■ Task to complete
Would you please report how many lines of the listing contain "sollte"? Reply with that number only.

■ The data
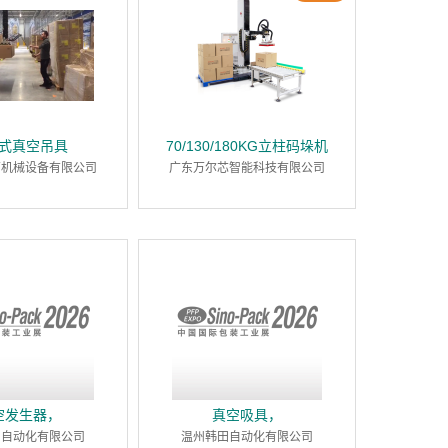
式真空吊具
70/130/180KG立柱码垛机
西机械设备有限公司
广东万尔芯智能科技有限公司
空发生器，
真空吸具，
田自动化有限公司
温州韩田自动化有限公司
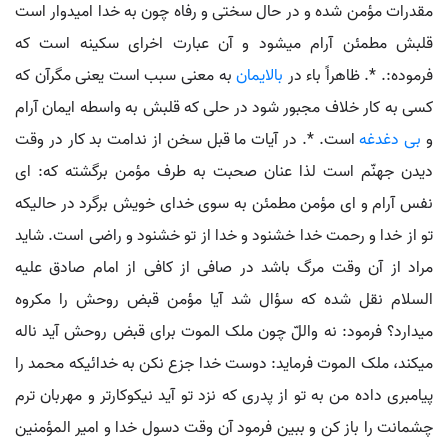
مقدرات مؤمن شده و در حال سختی و رفاه چون به خدا امیدوار است
قلبش مطمئن آرام می‏شود و آن عبارت اخرای سکینه است که
فرموده:. *. ظاهراً باء در
بالایمان
به معنی سبب است یعنی مگرآن که
کسی به کار خلاف مجبور شود در حلی که قلبش به واسطه ایمان آرام
و
بی دغدغه
است. *. در آیات ما قبل سخن از ندامت بد کار در وقت
دیدن جهنّم است لذا عنان صحبت به طرف مؤمن برگشته که: ای
نفس آرام و ای مؤمن مطمئن به سوی خدای خویش برگرد در حالیکه
تو از خدا و رحمت خدا خشنود و خدا از تو خشنود و راضی است. شاید
مراد از آن وقت مرگ باشد در صافی از کافی از امام صادق علیه
السلام نقل شده که سؤال شد آیا مؤمن قبض روحش را مکروه
می‏دارد؟ فرمود: نه واللّ چون ملک الموت برای قبض روحش آید ناله
می‏کند، ملک الموت فرماید: دوست خدا جزع نکن به خدائیکه محمد را
پیامبری داده من به تو از پدری که نزد تو آید نیکوکارتر و مهربان ترم
چشمانت را باز کن و ببین فرمود آن وقت دسول خدا و امیر المؤمنین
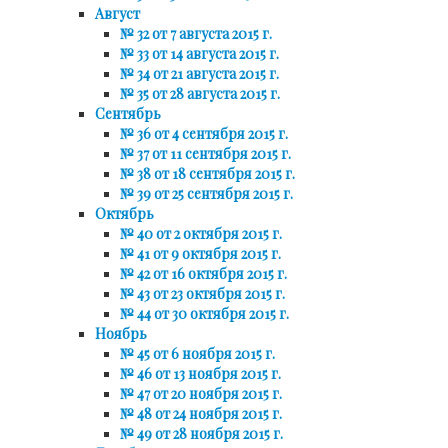
Август
№ 32 от 7 августа 2015 г.
№ 33 от 14 августа 2015 г.
№ 34 от 21 августа 2015 г.
№ 35 от 28 августа 2015 г.
Сентябрь
№ 36 от 4 сентября 2015 г.
№ 37 от 11 сентября 2015 г.
№ 38 от 18 сентября 2015 г.
№ 39 от 25 сентября 2015 г.
Октябрь
№ 40 от 2 октября 2015 г.
№ 41 от 9 октября 2015 г.
№ 42 от 16 октября 2015 г.
№ 43 от 23 октября 2015 г.
№ 44 от 30 октября 2015 г.
Ноябрь
№ 45 от 6 ноября 2015 г.
№ 46 от 13 ноября 2015 г.
№ 47 от 20 ноября 2015 г.
№ 48 от 24 ноября 2015 г.
№ 49 от 28 ноября 2015 г.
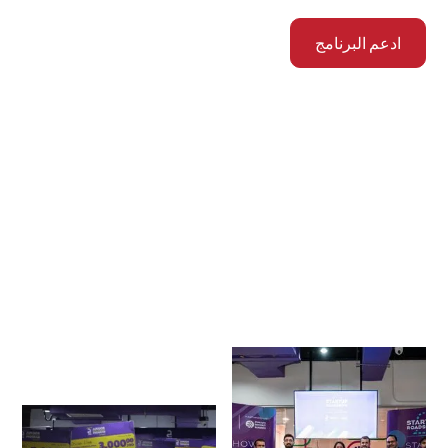
ادعم البرنامج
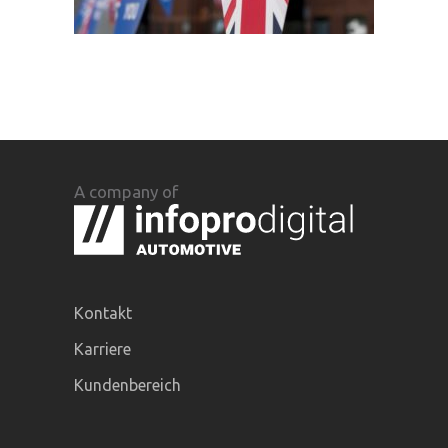
A company of
Kontakt
Karriere
Kundenbereich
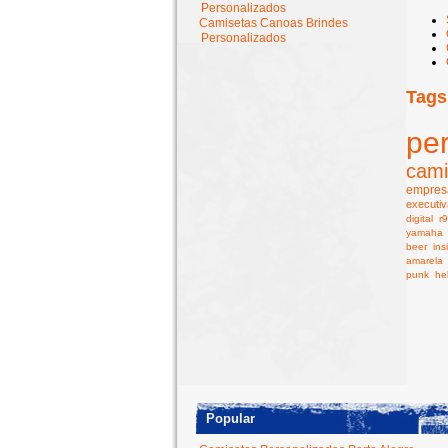
Personalizados
Camisetas Canoas Brindes
Personalizados
Tags
pe
cami
empresa
executiv
digital
r
yamaha
beer
ins
amarela
punk
he
Popular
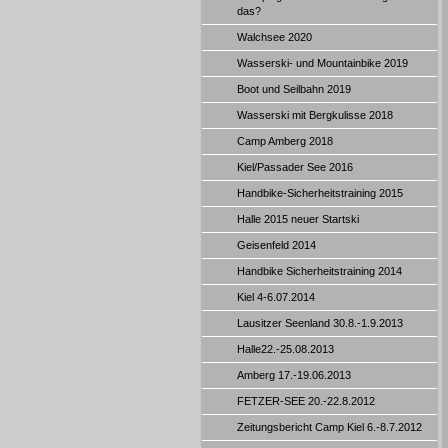
das?
Walchsee 2020
Wasserski- und Mountainbike 2019
Boot und Seilbahn 2019
Wasserski mit Bergkulisse 2018
Camp Amberg 2018
Kiel/Passader See 2016
Handbike-Sicherheitstraining 2015
Halle 2015 neuer Startski
Geisenfeld 2014
Handbike Sicherheitstraining 2014
Kiel 4-6.07.2014
Lausitzer Seenland 30.8.-1.9.2013
Halle22.-25.08.2013
Amberg 17.-19.06.2013
FETZER-SEE 20.-22.8.2012
Zeitungsbericht Camp Kiel 6.-8.7.2012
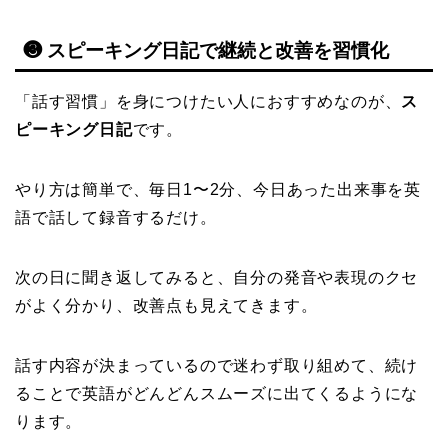
❸ スピーキング日記で継続と改善を習慣化
「話す習慣」を身につけたい人におすすめなのが、
ス
ピーキング日記
です。
やり方は簡単で、毎日1〜2分、今日あった出来事を英
語で話して録音するだけ。
次の日に聞き返してみると、自分の発音や表現のクセ
がよく分かり、改善点も見えてきます。
話す内容が決まっているので迷わず取り組めて、続け
ることで英語がどんどんスムーズに出てくるようにな
ります。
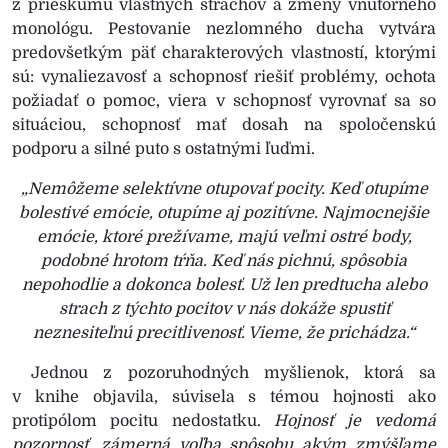
z prieskumu vlastných strachov a zmeny vnútorného
monológu. Pestovanie nezlomného ducha vytvára
predovšetkým päť charakterových vlastností, ktorými
sú: vynaliezavosť a schopnosť riešiť problémy, ochota
požiadať o pomoc, viera v schopnosť vyrovnať sa so
situáciou, schopnosť mať dosah na spoločenskú
podporu a silné puto s ostatnými ľuďmi.
„Nemôžeme selektívne otupovať pocity. Keď otupíme
bolestivé emócie, otupíme aj pozitívne. Najmocnejšie
emócie, ktoré prežívame, majú veľmi ostré body,
podobné hrotom tŕňa. Keď nás pichnú, spôsobia
nepohodlie a dokonca bolesť. Už len predtucha alebo
strach z týchto pocitov v nás dokáže spustiť
neznesiteľnú precitlivenosť. Vieme, že prichádza.“
Jednou z pozoruhodných myšlienok, ktorá sa
v knihe objavila, súvisela s témou hojnosti ako
protipólom pocitu nedostatku.
Hojnosť je vedomá
pozornosť, zámerná voľba spôsobu akým zmýšľame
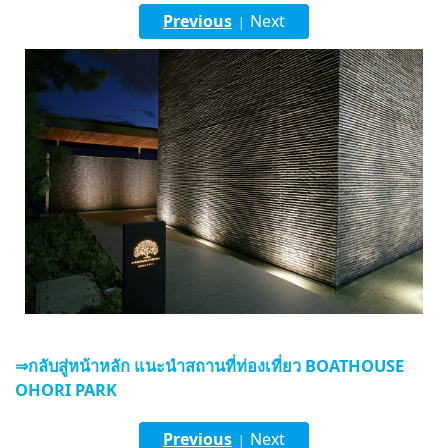
Previous
Next
|
English
ภาษาไทย
tiéng Viêt
Bahasa Indonesia
⇒กลับสู่หน้าหลัก แนะนำสถานที่ท่องเที่ยว BOATHOUSE
OHORI PARK
Previous
Next
|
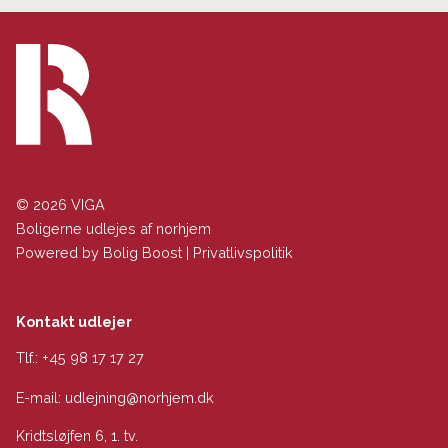
© 2026 VIGA
Boligerne udlejes af norhjem
Powered by
Bolig Boost
|
Privatlivspolitik
Kontakt udlejer
Tlf.:
+45 98 17 17 27
E-mail:
udlejning@norhjem.dk
Kridtsløjfen 6, 1. tv.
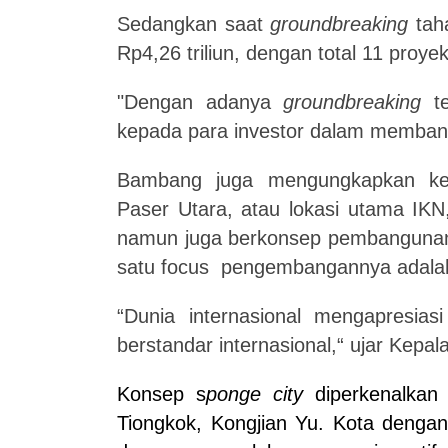
Sedangkan saat
groundbreaking
taha
Rp4,26 triliun, dengan total 11 pro
"Dengan adanya
groundbreaking
t
kepada para investor dalam memban
Bambang juga mengungkapkan kes
Paser Utara,
atau
lokasi utama IKN
namun juga berkonsep pembangunan
satu
focus
pengembangannya adala
“Dunia internasional mengapresia
berstandar internasional,“ ujar Kepa
Konsep s
ponge
city
diperkenalka
Tiongkok
,
Kongjian Yu.
Kota dengan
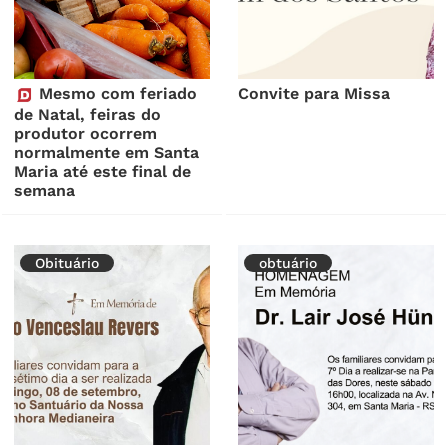
Mesmo com feriado
Convite para Missa
de Natal, feiras do
produtor ocorrem
normalmente em Santa
Maria até este final de
semana
Obituário
obtuário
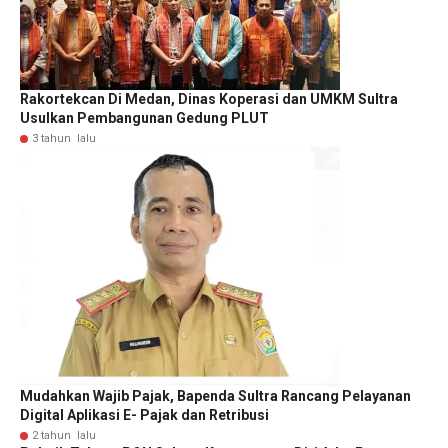
Rakortekcan Di Medan, Dinas Koperasi dan UMKM Sultra
Usulkan Pembangunan Gedung PLUT
3 tahun lalu
Mudahkan Wajib Pajak, Bapenda Sultra Rancang Pelayanan
Digital Aplikasi E- Pajak dan Retribusi
2 tahun lalu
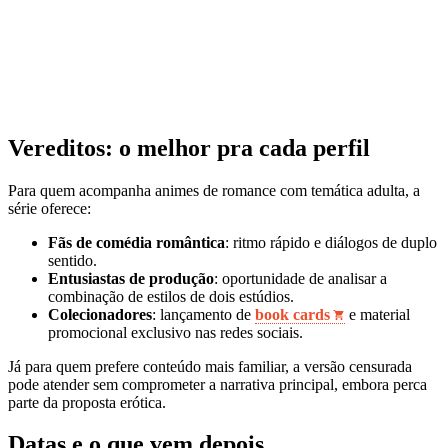
Vereditos: o melhor pra cada perfil
Para quem acompanha animes de romance com temática adulta, a
série oferece:
Fãs de comédia romântica
: ritmo rápido e diálogos de duplo
sentido.
Entusiastas de produção
: oportunidade de analisar a
combinação de estilos de dois estúdios.
Colecionadores
: lançamento de
book cards
e material
promocional exclusivo nas redes sociais.
Já para quem prefere conteúdo mais familiar, a versão censurada
pode atender sem comprometer a narrativa principal, embora perca
parte da proposta erótica.
Datas e o que vem depois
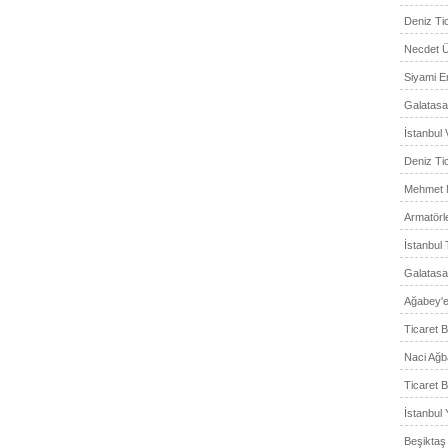
Deniz Tic
Necdet Ü
Siyami E
Galatasa
İstanbul V
Deniz Ti
Mehmet N
Armatörler
İstanbul 
Galatasa
Ağabey'e
Ticaret 
Naci Ağba
Ticaret B
İstanbul Y
Beşiktaş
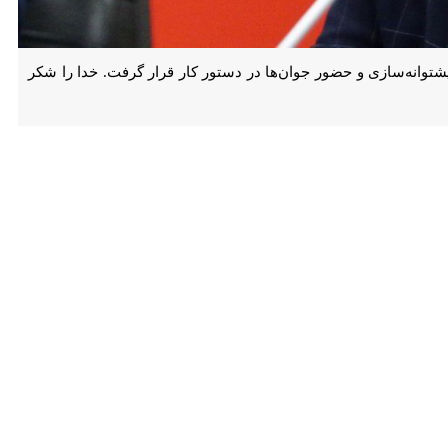
زی و حضور جوان‌ها در دستور کار قرار گرفت. خدا را شکر این تجربه را در
ابت‌های جام ملت‌های آسیا اظهار داشت: تیم فوتسال ما که با ترکیبی از
جوانان و نسل جدید فوتسال کشورمان به مصاف حریفانش می‌رود، با اقتدار بسیار خوبی در هر سه مسابقه برنده شد. روز گذشته سایت رسمی AFC توصیف و تعریف بسیار خوبی از اقتدار و
د، سرمایه‌گذاری و برنامه‌ریزی کرده‌اند.
آوریم. طبق نگاهی که وحید شمسایی و کادرفنی در بحث اداره تیم دارند،
وفقیت پشت سر گذاشتیم.
 عنوان قهرمانی باشیم. تیم ما بسیار پرقدرت، جوان، آماده و باانگیزه است
به جز بازی‌های ایران که با تفاضل گل بسیار خوب برنده شدیم، اگر نتایج سایر
.
ال خود را ارتقا بدهند. همه تیم‌های حاضر در این دوره از قدرت بالایی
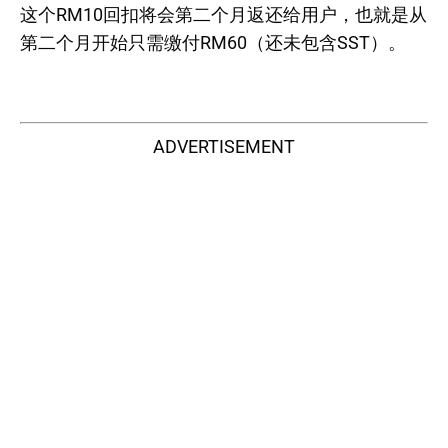
这个RM10回扣将会第二个月返还给用户，也就是从
第二个月开始只需缴付RM60（还未包含SST）。
ADVERTISEMENT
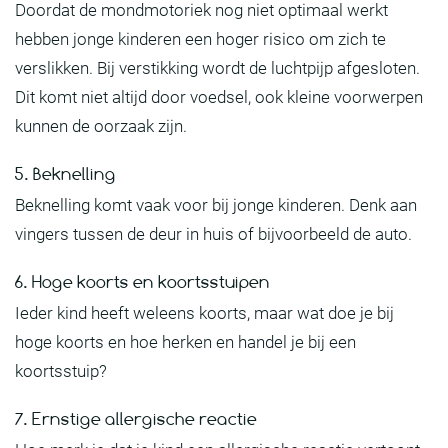
Doordat de mondmotoriek nog niet optimaal werkt
hebben jonge kinderen een hoger risico om zich te
verslikken. Bij verstikking wordt de luchtpijp afgesloten.
Dit komt niet altijd door voedsel, ook kleine voorwerpen
kunnen de oorzaak zijn.
5. Beknelling
Beknelling komt vaak voor bij jonge kinderen. Denk aan
vingers tussen de deur in huis of bijvoorbeeld de auto.
6. Hoge koorts en koortsstuipen
Ieder kind heeft weleens koorts, maar wat doe je bij
hoge koorts en hoe herken en handel je bij een
koortsstuip?
7. Ernstige allergische reactie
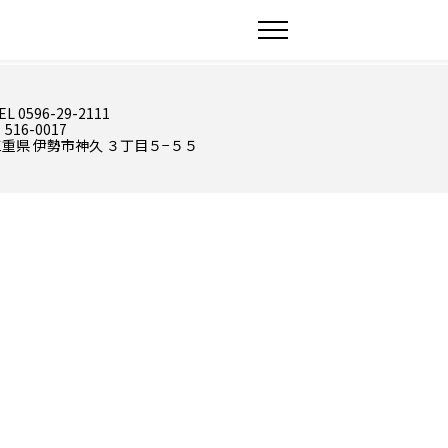
EL 0596-29-2111
 516-0017
三重県 伊勢市神久 ３丁目５−５５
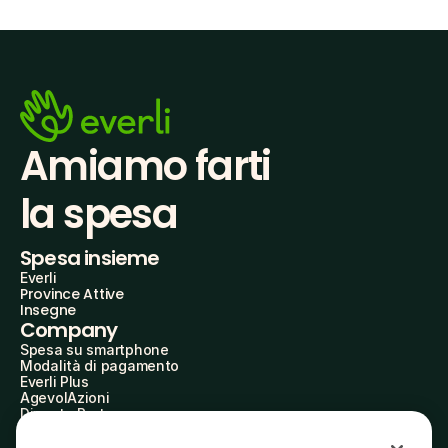
Amiamo farti
la spesa
Spesa insieme
Everli
Province Attive
Insegne
Company
Spesa su smartphone
Modalità di pagamento
Everli Plus
AgevolAzioni
Diventa Partner
Advertise with Us
Everli Shoppers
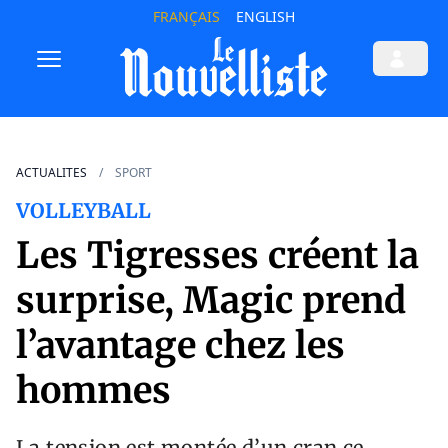
FRANÇAIS
ENGLISH
ACTUALITES
SPORT
VOLLEYBALL
Les Tigresses créent la
surprise, Magic prend
l’avantage chez les
hommes
La tension est montée d’un cran ce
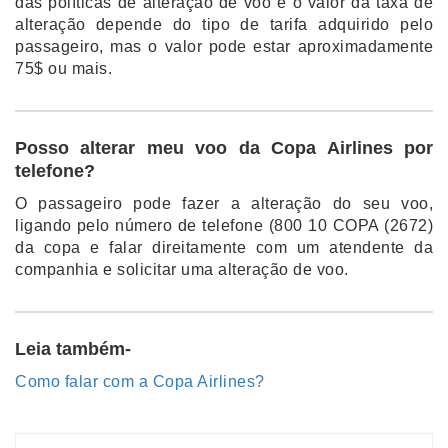
das políticas de alteração de voo e o valor da taxa de
alteração depende do tipo de tarifa adquirido pelo
passageiro, mas o valor pode estar aproximadamente
75$ ou mais.
Posso alterar meu voo da Copa Airlines por
telefone?
O passageiro pode fazer a alteração do seu voo,
ligando pelo número de telefone (800 10 COPA (2672)
da copa e falar direitamente com um atendente da
companhia e solicitar uma alteração de voo.
Leia também-
Como falar com a Copa Airlines?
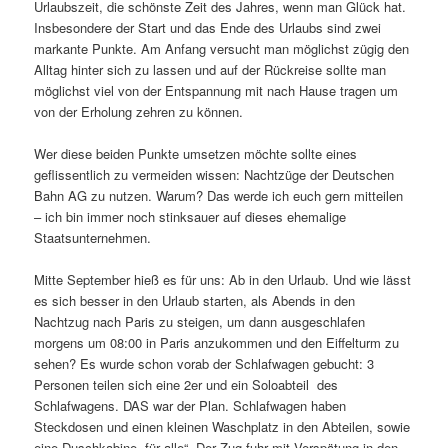
Urlaubszeit, die schönste Zeit des Jahres, wenn man Glück hat.
Insbesondere der Start und das Ende des Urlaubs sind zwei
markante Punkte. Am Anfang versucht man möglichst zügig den
Alltag hinter sich zu lassen und auf der Rückreise sollte man
möglichst viel von der Entspannung mit nach Hause tragen um
von der Erholung zehren zu können.
Wer diese beiden Punkte umsetzen möchte sollte eines
geflissentlich zu vermeiden wissen: Nachtzüge der Deutschen
Bahn AG zu nutzen. Warum? Das werde ich euch gern mitteilen
– ich bin immer noch stinksauer auf dieses ehemalige
Staatsunternehmen.
Mitte September hieß es für uns: Ab in den Urlaub. Und wie lässt
es sich besser in den Urlaub starten, als Abends in den
Nachtzug nach Paris zu steigen, um dann ausgeschlafen
morgens um 08:00 in Paris anzukommen und den Eiffelturm zu
sehen? Es wurde schon vorab der Schlafwagen gebucht: 3
Personen teilen sich eine 2er und ein Soloabteil des
Schlafwagens. DAS war der Plan. Schlafwagen haben
Steckdosen und einen kleinen Waschplatz in den Abteilen, sowie
eine Duschkabine „für alle“. Der Zug fuhr mit Verspätung in den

■ Result for this exercise
2